Exercise task 1:
Answer these from the Stuart Paton biography:
(a) In what city was Paton born?
(b) In what year did Paton move to Los Angeles?
(c) Where were the underwater portions of 20,000 Leagues Under the Sea shot?
** start of Provided passage **
Stuart Paton (23 July 1883 – 16 December 1944) was a British director, screenwriter and actor of the silent era. Paton mostly worked with Universal, and is accredited with directing 67 films between 1915 and 1938. He also wrote for 24 films between 1914 and 1927.

Biography
Paton was born in Glasgow, Scotland on July 23, 1883. He was married to actress Ethel Patrick. Like Stuart, Ethel had a background in English theatre before moving to the United States. Ethel continued to work in Broadway theater before she married Paton. Paton had three children: Edward, Lillian, and George. In 1916, George died at the age of one. Like their father, Edward and Lillian also worked with Universal in music editing and the film library, respectively. On September 18, 1944, Ethel died at the Motion Picture & Television Fund Country House in Woodland Hills, Los Angeles, where Stuart also died on December 16 of the same year, at the age of 61. His remains are buried at Chapel of the Pines Crematory in Los Angeles, California.

Career 
Paton started his career working in London theater before moving to Los Angeles in 1912 where he would work for Universal, for whom he would do a majority of his writing and directing throughout his career. Despite a large filmography, many of Paton's films are lost or very little is known about them today.

Paton is perhaps remembered best for his 1916 film 20,000 Leagues Under the Sea. The film was revolutionary at the time because it was one of the first motion pictures to include underwater filming. The production used the "photosphere" technology developed by John Ernest Williamson and his brother, George. The Williamson brothers created a large tube that could go to depths of up to 200 feet with a five foot diameter glass observation window to film through. The underwater portions were shot in Nassau, Bahamas. The film was very expensive to produce for the time, and while some praised Paton for pioneering something so bold, not everyone thought the price of the film could possibly lead it being profitable.
** end of Provided passage **
Exercise task 2: Reproduce the rows verbatim, beginning with the line that contains "coordinates (178, 156)." and continuing through the line that contains "In order to click on vacant".
** start of Data entries **
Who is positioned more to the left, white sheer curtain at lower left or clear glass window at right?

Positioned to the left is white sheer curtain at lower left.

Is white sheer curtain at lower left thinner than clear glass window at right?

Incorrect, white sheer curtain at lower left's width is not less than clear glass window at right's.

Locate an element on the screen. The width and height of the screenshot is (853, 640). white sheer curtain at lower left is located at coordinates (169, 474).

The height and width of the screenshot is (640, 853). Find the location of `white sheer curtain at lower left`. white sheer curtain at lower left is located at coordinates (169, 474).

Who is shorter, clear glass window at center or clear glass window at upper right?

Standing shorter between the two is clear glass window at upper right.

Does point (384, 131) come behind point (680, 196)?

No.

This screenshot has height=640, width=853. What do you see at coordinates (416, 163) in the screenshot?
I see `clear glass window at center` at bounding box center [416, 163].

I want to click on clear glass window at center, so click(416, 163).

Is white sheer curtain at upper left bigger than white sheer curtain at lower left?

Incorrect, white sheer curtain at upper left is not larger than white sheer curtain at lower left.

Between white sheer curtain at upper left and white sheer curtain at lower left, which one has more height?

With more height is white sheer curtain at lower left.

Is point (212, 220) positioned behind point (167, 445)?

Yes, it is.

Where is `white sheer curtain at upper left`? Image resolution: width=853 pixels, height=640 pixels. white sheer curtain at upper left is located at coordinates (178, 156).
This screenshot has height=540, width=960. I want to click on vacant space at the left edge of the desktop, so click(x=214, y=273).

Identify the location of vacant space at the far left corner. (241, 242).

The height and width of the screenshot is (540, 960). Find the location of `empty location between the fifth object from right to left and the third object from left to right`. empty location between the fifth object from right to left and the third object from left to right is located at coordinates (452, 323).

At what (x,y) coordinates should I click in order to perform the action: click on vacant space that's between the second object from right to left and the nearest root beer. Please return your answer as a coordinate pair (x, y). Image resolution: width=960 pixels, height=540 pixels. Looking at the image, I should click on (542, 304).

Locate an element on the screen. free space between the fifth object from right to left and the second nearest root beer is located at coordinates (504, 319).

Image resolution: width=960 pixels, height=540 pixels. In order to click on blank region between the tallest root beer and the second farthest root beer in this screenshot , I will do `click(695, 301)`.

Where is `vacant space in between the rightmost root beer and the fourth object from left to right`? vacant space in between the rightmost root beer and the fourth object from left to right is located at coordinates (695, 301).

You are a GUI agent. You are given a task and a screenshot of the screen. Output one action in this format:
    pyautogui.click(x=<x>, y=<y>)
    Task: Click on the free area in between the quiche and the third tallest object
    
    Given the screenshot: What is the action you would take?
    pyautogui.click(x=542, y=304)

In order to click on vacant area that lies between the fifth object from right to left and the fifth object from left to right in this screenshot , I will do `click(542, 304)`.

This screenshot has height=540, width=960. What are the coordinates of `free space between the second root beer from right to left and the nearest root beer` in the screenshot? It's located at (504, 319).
** end of Data entries **
Complete response 1:
(a) Glasgow, Scotland
(b) 1912
(c) Nassau, Bahamas

Complete response 2:
Where is `white sheer curtain at upper left`? Image resolution: width=853 pixels, height=640 pixels. white sheer curtain at upper left is located at coordinates (178, 156).
This screenshot has height=540, width=960. I want to click on vacant space at the left edge of the desktop, so click(x=214, y=273).

Identify the location of vacant space at the far left corner. (241, 242).

The height and width of the screenshot is (540, 960). Find the location of `empty location between the fifth object from right to left and the third object from left to right`. empty location between the fifth object from right to left and the third object from left to right is located at coordinates (452, 323).

At what (x,y) coordinates should I click in order to perform the action: click on vacant space that's between the second object from right to left and the nearest root beer. Please return your answer as a coordinate pair (x, y). Image resolution: width=960 pixels, height=540 pixels. Looking at the image, I should click on (542, 304).

Locate an element on the screen. free space between the fifth object from right to left and the second nearest root beer is located at coordinates (504, 319).

Image resolution: width=960 pixels, height=540 pixels. In order to click on blank region between the tallest root beer and the second farthest root beer in this screenshot , I will do `click(695, 301)`.

Where is `vacant space in between the rightmost root beer and the fourth object from left to right`? vacant space in between the rightmost root beer and the fourth object from left to right is located at coordinates (695, 301).

You are a GUI agent. You are given a task and a screenshot of the screen. Output one action in this format:
    pyautogui.click(x=<x>, y=<y>)
    Task: Click on the free area in between the quiche and the third tallest object
    
    Given the screenshot: What is the action you would take?
    pyautogui.click(x=542, y=304)

In order to click on vacant area that lies between the fifth object from right to left and the fifth object from left to right in this screenshot , I will do `click(542, 304)`.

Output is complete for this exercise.